Today was biopsy number 2. Had a great night last night, pushing 7 hours of no one coming to bug us sleeping. =D Last night they put something in her PICC line and let it sit hoping to get it to work better for blood draws, So far I think it worked.. . NPO, no food before her cath. *thats normal ;)* didn't feel like we starved her this time. since it was over the night where she couldn't eat. Off to the cath lab...

After the cath was over we went down to talk with the doctor who preformed her cath. As we waited Dr. Everitt and the team walked by, hard when you hear them saying oh shoot. Then saw us, whoops. Oddly good to know they think its crappy too and not just something normal.. Dr. E talked to us and reviewed her cath results. She said it looks worst then the last two. Her pressures are high. Was 12 on the last one and now 25. Huge change and now her tricuspis valve is not working right also...

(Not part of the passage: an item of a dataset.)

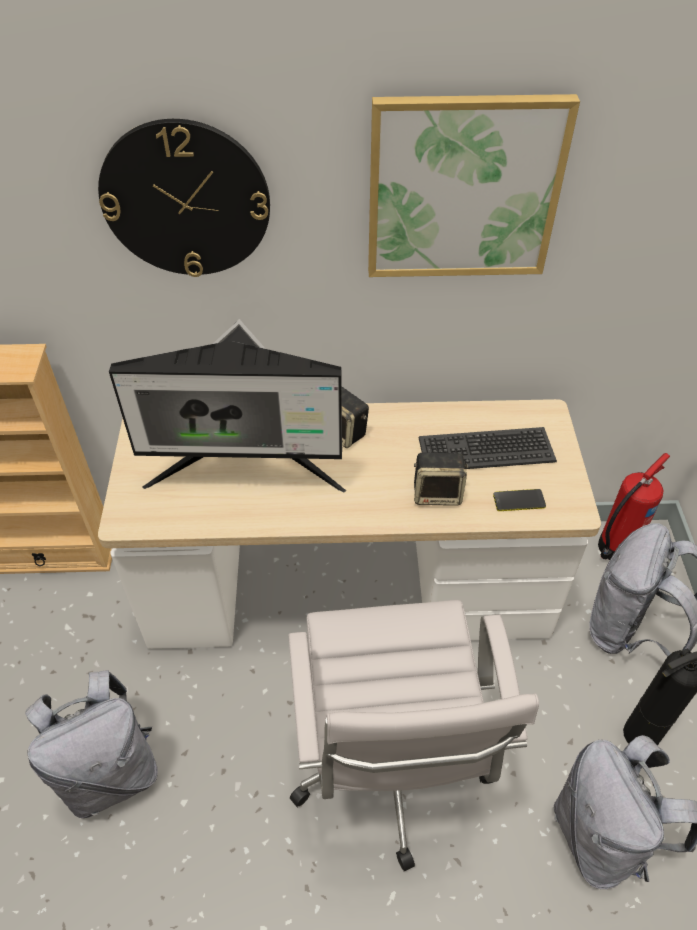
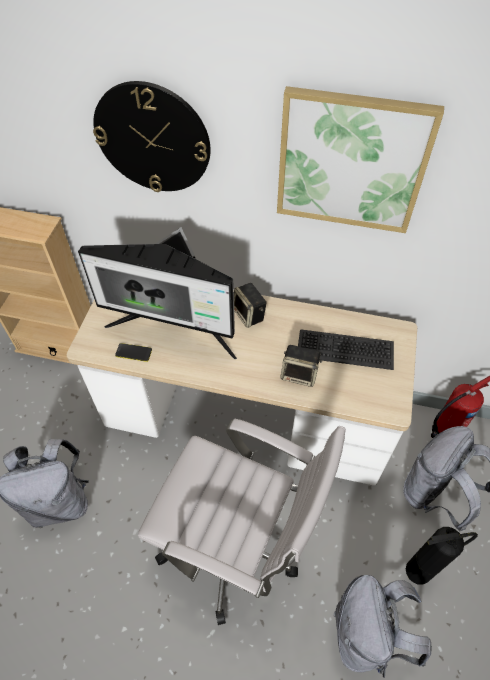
camera: 15 degrees right, 5 degrees up
white office chair [289,600,539,871] -> white office chair turned 75 degrees counterclockwise [138,419,346,625]
phone [493,489,546,511] -> phone moved to [115,343,152,362]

They put in a catheter port on her left upper breast area and then moved us back down stairs to the Picu.

Now they are going to put her on Plasmapheresis. Its a lot like dialysis, using the same equipment. It will pull out her plasma and put in new plasma to hopefully pull out the antibodies that are attacking the heart.

The Plasmapheresis will last for about an hour. Once a day. Maybe every day or every other day depending on how her blood labs look.

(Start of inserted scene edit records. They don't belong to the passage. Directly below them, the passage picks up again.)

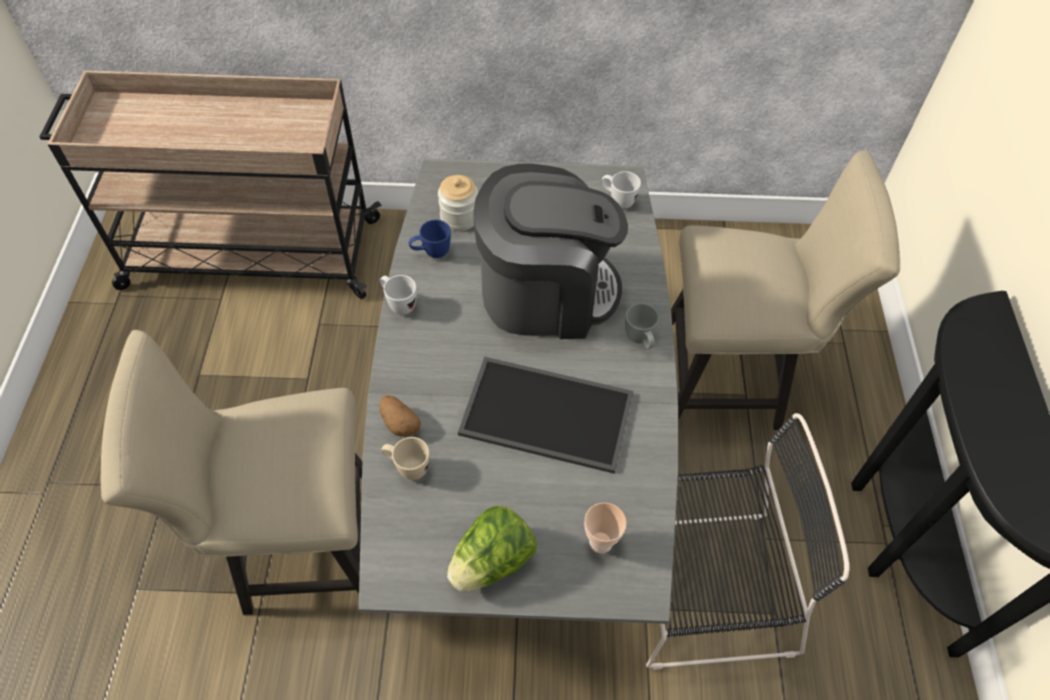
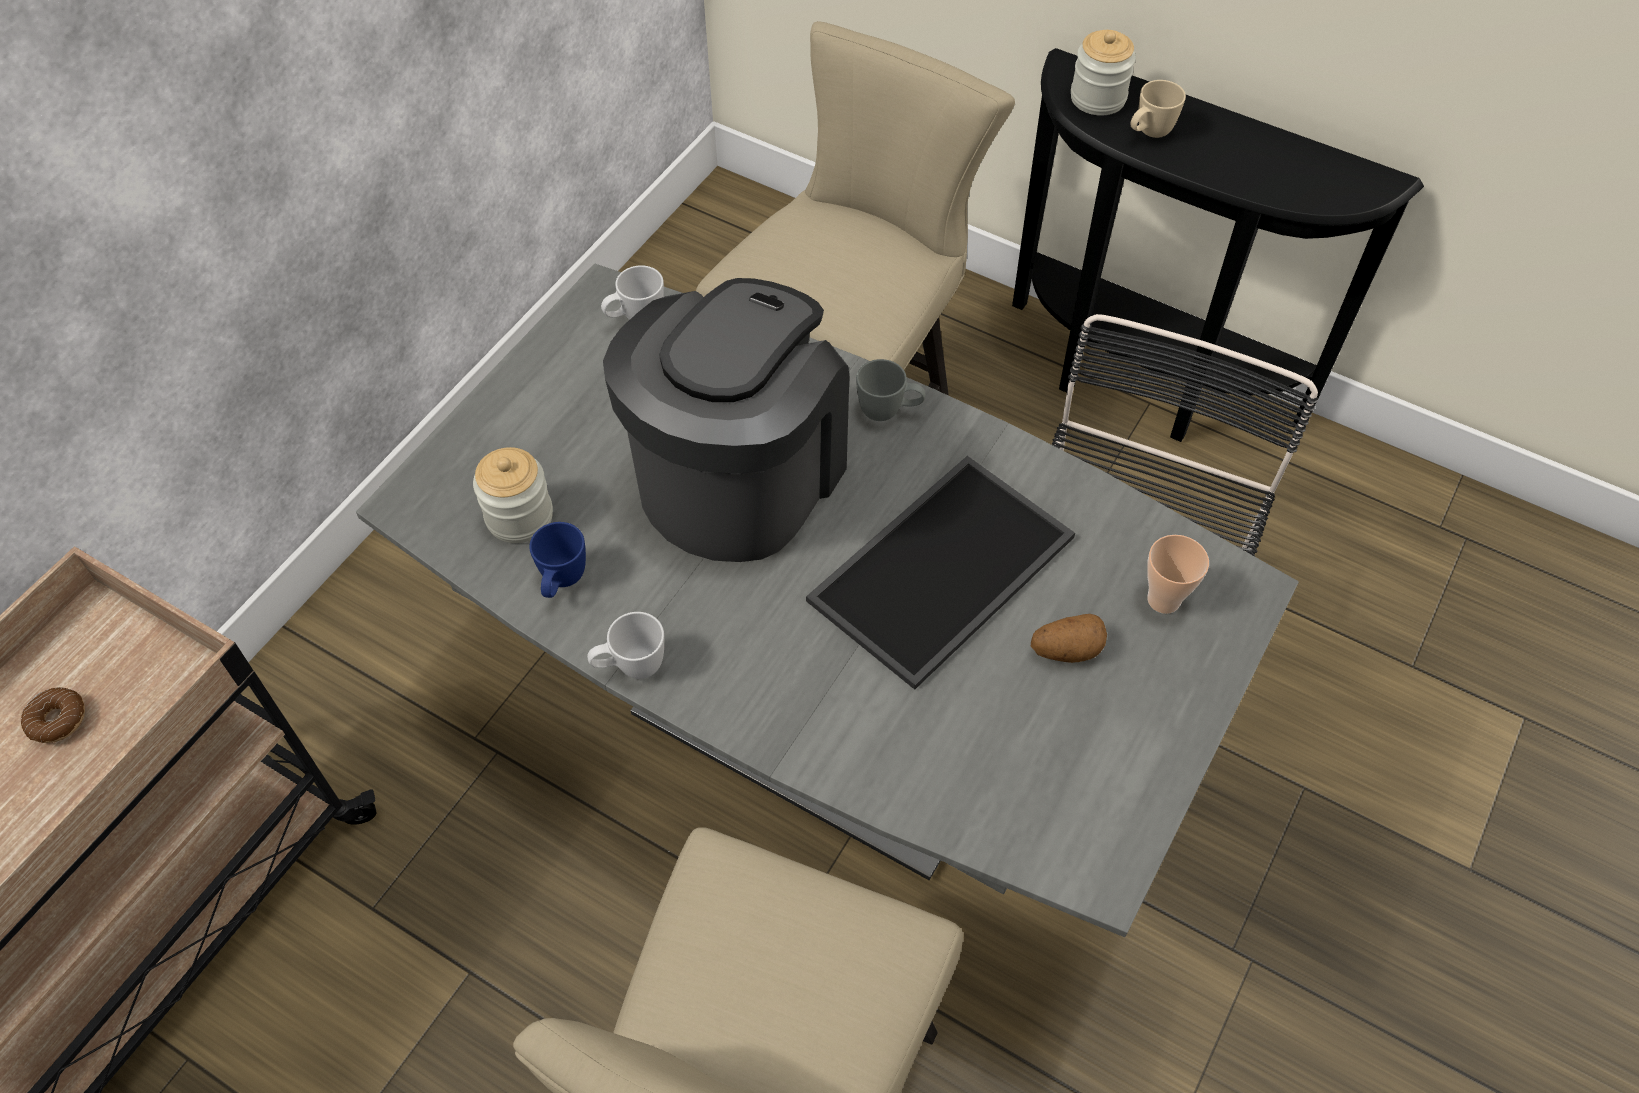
camera: 60 degrees left, 0 degrees up
potato [380,395,421,437] -> potato moved to [1031,614,1107,663]
beige mug [381,437,429,480] -> beige mug moved to [1130,80,1186,138]
lettuce [447,506,537,592] -> none
none -> donut [21,687,85,743]
none -> jar [1071,30,1136,116]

I'll call this more then a speed bump, but at least we are able to treat it sooner then letting her body reject the heart. Keep us in your prayers. I know Heavenly Father is watching and comforting her, I can feel the prayers sent for our family and the support is a wonderful feeling.

1 comment:

The Simmons Family said...

Bummer. I'm so sorry. I know that it's common HLHS to transplant kiddos to have small rejection episodes and to need plasmapheresis. Hopefully this does the trick.. we pray it does!!

It is just another BIG bump in the road, but one you will get over. Misky is a fighter!